Bernie Sanders is gaining on Hillary Clinton—but there's one key metric where he falls flat.


Andrew Couts


Published Aug 31, 2015   Updated May 28, 2021, 1:43 am CDT

Watch your back, Hillary Clinton. There’s a fiery Vermont senator hot on your tail.

Bernie Sanders, the independent senator running against Clinton in the Democratic presidential primary, is riding a wave of public support as the clock ticks closer to Election Day 2016. The latest poll out of Iowa shows Sanders garnering 30 percent of Iowa Democrats’ support—just 7 points behind the former secretary of state and current Democratic frontrunner. 

The Des Moines Register/Bloomberg Politics poll shows that Clinton, who has long dominated the race for the Democratic nomination, has lost a third of her support in the state—which hosts the nation’s first presidential caucus—since May.

Clinton still maintains a strong lead in Iowa, however, with an average lead of 21.8 points over Sanders, according to the Real Clear Politics polling average.

Vice President Joe Biden, who has not declared his candidacy, received 14 percent of the support in the poll, which surveyed 404 likely Democratic voters last week. The poll has a margin of error of 4.9 percent, meaning Sanders could be as far as 12.9 points behind Clinton or as close as only 2.1 points behind her.

Nationally, Clinton’s lead has narrowed to 21.5 points on average; she receives 47.8 percent of Democrats’ support to Sanders’ 26.3. That’s a significant dip from a year ago, when Clinton enjoyed a 61.4-point lead over the Vermont senator. 

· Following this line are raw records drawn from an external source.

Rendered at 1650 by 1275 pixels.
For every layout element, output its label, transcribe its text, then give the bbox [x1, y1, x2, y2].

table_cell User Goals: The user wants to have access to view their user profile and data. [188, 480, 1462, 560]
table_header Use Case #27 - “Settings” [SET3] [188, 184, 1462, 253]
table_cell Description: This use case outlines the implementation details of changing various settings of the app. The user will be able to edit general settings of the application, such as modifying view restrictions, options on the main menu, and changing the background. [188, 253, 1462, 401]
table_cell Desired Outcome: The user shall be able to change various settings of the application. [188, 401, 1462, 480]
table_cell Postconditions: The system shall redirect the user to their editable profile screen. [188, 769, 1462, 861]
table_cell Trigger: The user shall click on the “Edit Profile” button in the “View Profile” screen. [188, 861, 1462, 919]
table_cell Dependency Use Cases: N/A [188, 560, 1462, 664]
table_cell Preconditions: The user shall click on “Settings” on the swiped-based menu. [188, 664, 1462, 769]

Clinton’s lead has narrowed to 21.5 points on average, securing 47.8 percent support to Sanders’ 26.3.

The narrowing race follows months of scrutiny over Clinton’s use of a private email server during her time as secretary of state. At the same time, Sanders has built a grassroots campaign—fueled by online enthusiasm from communities like Reddit‘s r/SandersForPresident subreddit—that has raised his national name recognition and produced record crowds at campaign stops across the country.

While Sanders’ climb in the polls gives his supporters reason to cheer, other metrics remain firmly in Clinton’s favor, most notably her impressive tally of endorsements from party bigwigs. And as FiveThirtyEight notes, no other factor is as “consistently predictive” in the race for the nomination as party-member endorsements.

Clinton currently has 99.7 percent of the 2016 endorsement from Democratic lawmakers and governors, according to FiveThirtyEight. So far, seven Democratic governors, 29 U.S. senators, and 100 U.S. representatives have endorsed Clinton. Biden has support from Gov. Jack Markell and Rep. John Carney, both from Delaware, the vice president’s home state. Former Maryland Gov. Martin O’Malley has one endorsement, from Rep. Eric Swalwell (D-Calif.).

The number of governors or U.S. lawmakers to endorse Sanders so far? Zero. Sen. Elizabeth Warren (D-Mass.), whose politics hew closer to Sanders’ than to Clinton’s and who declined to run herself despite significant grassroots urging, has not yet endorsed a candidate.

In other words, Sanders is gaining on Clinton among voters, but the Democratic establishment remains solidly in Clinton’s camp. 

The Iowa caucus is tentatively set to take place on Feb. 1, 2016.